One problem I had during execution was an instance where my child process mysteriously hung (cause currently unknown), causing Java to wait for a response that was never going to arrive. What I would like to do is monitor this process and enforce an execution time cutoff, ie., if the process runs for an unusual amount of time, die and and throw some kind of error letting me know that this happened.
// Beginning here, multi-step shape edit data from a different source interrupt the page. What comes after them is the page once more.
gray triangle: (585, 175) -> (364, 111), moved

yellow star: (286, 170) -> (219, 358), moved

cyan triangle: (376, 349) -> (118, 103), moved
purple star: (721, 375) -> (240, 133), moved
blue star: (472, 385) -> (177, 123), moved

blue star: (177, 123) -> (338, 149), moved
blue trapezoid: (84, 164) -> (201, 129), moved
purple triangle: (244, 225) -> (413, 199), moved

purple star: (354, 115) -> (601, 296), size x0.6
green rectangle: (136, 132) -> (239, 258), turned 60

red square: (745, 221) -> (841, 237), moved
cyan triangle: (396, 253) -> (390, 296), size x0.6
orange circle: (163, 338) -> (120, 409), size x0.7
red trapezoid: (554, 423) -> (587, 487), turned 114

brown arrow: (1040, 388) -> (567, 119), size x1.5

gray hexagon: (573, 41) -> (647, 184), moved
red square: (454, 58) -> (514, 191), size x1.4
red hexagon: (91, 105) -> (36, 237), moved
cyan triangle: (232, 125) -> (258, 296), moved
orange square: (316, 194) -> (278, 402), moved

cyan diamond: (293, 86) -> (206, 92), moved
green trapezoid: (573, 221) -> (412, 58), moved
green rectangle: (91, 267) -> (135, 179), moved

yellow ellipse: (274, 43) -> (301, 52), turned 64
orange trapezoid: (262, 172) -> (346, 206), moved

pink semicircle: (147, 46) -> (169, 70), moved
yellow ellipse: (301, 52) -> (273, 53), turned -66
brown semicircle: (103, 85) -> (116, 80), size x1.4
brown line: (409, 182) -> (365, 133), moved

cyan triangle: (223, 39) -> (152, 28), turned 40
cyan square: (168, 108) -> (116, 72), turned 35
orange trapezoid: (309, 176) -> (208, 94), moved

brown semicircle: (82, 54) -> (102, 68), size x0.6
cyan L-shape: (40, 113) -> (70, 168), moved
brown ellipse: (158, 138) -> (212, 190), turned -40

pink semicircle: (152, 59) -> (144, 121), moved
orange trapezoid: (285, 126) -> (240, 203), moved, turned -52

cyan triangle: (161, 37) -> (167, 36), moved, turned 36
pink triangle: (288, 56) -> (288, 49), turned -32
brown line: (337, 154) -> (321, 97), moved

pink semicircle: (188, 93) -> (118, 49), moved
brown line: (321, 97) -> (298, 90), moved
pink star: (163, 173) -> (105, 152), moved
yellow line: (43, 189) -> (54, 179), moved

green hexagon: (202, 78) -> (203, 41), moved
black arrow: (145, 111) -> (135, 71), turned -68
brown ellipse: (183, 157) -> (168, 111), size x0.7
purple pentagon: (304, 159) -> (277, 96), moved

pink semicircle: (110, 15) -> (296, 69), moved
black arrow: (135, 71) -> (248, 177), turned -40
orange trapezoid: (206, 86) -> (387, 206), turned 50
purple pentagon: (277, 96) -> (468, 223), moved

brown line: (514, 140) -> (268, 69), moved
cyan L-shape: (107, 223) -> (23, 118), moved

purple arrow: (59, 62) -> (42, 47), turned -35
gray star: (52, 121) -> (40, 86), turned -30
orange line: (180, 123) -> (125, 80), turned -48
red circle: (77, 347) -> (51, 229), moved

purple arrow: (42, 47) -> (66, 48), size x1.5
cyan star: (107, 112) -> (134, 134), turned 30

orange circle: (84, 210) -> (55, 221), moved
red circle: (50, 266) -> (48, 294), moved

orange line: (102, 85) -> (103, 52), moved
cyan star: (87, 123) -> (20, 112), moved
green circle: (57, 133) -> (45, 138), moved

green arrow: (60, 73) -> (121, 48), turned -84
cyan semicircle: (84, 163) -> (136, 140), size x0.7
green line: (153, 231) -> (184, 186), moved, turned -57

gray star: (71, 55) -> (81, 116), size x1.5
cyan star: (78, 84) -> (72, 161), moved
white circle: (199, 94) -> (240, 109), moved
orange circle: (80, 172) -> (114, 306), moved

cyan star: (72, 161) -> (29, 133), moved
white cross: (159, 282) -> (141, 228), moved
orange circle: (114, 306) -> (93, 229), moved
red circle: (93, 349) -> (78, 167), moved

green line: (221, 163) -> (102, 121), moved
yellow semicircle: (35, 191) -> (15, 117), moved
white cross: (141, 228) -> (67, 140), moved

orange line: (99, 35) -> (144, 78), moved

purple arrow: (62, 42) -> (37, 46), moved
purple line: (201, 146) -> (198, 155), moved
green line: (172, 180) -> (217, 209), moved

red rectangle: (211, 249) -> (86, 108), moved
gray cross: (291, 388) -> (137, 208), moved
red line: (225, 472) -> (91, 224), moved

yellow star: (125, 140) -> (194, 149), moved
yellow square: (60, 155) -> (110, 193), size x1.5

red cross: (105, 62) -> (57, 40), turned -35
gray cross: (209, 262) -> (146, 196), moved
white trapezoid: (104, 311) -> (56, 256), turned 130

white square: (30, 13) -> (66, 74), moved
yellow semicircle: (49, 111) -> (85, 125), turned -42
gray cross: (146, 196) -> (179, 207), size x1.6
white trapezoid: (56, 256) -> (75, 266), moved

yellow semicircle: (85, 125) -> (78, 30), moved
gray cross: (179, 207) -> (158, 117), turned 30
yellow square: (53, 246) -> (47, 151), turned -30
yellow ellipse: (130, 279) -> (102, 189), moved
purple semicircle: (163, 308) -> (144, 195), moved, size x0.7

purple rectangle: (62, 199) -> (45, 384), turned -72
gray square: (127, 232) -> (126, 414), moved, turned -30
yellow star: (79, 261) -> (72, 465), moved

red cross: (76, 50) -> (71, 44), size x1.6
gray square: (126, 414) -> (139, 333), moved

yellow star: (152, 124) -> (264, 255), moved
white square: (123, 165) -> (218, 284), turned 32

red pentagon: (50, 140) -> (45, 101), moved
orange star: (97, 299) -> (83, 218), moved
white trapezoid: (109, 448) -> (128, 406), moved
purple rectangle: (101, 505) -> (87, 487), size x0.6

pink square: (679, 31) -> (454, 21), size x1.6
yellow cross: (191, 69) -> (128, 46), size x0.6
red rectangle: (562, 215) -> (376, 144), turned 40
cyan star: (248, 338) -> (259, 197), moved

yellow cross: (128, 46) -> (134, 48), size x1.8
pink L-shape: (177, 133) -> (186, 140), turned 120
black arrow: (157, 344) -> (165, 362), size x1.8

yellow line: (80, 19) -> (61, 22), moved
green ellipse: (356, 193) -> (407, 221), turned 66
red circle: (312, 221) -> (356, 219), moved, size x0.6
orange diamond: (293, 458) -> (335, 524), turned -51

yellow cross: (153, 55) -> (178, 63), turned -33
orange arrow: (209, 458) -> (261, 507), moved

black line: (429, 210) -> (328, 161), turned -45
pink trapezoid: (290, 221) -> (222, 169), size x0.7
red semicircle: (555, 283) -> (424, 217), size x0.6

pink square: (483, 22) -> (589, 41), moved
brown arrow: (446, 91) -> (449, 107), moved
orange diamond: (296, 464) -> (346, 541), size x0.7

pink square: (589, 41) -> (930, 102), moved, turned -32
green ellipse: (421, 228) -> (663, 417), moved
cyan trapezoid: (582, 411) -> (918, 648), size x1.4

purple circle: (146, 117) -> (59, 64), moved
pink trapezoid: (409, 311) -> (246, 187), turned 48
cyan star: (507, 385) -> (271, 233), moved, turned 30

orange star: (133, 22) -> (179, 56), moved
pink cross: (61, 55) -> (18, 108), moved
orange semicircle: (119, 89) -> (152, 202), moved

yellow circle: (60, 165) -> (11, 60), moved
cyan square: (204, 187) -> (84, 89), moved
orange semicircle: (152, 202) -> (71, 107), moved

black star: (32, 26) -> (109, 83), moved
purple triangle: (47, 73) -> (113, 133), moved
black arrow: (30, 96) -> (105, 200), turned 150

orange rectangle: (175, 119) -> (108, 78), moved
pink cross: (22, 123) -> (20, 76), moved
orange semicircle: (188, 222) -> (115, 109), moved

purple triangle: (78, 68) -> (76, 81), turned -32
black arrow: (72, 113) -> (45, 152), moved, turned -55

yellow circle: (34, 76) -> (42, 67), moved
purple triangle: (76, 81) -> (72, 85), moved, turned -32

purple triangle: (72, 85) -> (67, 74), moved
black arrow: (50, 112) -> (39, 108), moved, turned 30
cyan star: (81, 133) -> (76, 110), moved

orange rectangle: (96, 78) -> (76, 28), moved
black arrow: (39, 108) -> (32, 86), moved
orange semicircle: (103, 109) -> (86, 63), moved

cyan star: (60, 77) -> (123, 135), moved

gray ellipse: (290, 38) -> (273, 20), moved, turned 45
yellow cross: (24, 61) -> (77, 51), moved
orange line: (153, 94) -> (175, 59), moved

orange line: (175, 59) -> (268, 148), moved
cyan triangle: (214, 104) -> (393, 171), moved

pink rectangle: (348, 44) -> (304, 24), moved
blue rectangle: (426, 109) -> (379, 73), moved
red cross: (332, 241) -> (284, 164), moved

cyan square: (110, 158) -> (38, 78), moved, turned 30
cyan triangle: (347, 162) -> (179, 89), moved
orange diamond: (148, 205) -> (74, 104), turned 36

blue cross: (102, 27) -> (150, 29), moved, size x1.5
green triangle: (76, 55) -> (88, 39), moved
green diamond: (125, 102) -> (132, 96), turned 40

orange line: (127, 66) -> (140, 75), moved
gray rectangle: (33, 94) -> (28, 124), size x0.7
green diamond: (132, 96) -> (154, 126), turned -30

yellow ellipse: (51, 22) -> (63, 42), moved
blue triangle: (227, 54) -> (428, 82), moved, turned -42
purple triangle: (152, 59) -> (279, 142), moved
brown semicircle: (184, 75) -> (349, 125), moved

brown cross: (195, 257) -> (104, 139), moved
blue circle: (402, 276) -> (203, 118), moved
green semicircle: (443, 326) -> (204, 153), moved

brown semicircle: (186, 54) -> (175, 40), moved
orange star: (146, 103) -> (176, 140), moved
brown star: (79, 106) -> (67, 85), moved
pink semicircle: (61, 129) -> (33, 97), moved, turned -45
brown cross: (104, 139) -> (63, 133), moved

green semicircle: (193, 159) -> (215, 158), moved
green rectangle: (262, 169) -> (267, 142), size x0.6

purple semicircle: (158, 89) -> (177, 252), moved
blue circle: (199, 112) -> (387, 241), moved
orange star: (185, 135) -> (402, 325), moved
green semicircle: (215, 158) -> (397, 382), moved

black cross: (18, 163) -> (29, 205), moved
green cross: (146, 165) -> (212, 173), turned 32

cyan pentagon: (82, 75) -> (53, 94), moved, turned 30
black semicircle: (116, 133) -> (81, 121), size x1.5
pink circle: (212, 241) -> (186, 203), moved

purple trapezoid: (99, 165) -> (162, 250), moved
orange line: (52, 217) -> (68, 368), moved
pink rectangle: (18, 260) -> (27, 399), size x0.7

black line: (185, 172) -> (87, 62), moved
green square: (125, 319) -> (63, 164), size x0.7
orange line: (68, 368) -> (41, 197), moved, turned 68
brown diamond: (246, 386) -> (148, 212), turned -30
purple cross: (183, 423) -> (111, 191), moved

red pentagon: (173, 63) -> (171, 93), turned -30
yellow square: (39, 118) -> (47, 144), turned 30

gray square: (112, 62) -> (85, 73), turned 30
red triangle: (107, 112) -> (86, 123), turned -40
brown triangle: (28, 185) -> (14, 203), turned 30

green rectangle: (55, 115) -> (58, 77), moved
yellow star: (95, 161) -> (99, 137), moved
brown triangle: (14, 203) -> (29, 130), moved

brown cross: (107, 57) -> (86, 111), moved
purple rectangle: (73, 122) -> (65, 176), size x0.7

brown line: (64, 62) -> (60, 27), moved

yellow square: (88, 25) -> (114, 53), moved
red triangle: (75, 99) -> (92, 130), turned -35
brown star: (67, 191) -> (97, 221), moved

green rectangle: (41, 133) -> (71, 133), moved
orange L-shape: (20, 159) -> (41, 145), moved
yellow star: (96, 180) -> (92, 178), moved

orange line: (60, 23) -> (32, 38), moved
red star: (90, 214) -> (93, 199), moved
Normally, I would use an Apache commons exec watchdog to do this. But I am worried that any time this job spends suspended will contribute to this cutoff (assuming it uses the difference between start and finish System.currentTimeMillis()). Would an Apache commons exec watchdog suffer from this? Is there any way to exclude any suspend time in the elapsed time calculation?

jason_r
  • 33
  • 6
  • If Java is spawning a child process, then it would seem that Torque would suspend only the Java process and not the child process. This would mean that the child process runs continuously and you could use normal unix tools to query the child process's CPU time vs. Wall Clock time, no? A random thought, could the Java process be missing the signal of the child's exit because it is suspended by Torque at that time? – Sam Jun 08 '12 at 03:35
  • Sam, thanks for your reply! I suspect the job suspension in this case is a little more sophisticated, although I'm not sure on this. I think the PBS is not a stock standard implementation... In any case, whether or not I am right (and I am very naive when it comes to the ins and outs of torque, _et al._), perhaps I should investigate standard unix methods for CPU vs wall time instead. Thanks for the advice! – jason_r Jun 08 '12 at 04:30
  • Have a look at [this JavaWorld article](http://www.javaworld.com/jw-12-2000/jw-1229-traps.html) to make sure you're allowing for all of the Process execution gotchas that can cause child processes to hang. –  Jun 08 '12 at 04:54
  • Glad to help. I apologize, I neglected to mention that the "ps" command has a user_time time and system_time that can be printed, given a process ID. Might be helpful. Good luck! – Sam Jun 08 '12 at 04:55

0 Answers0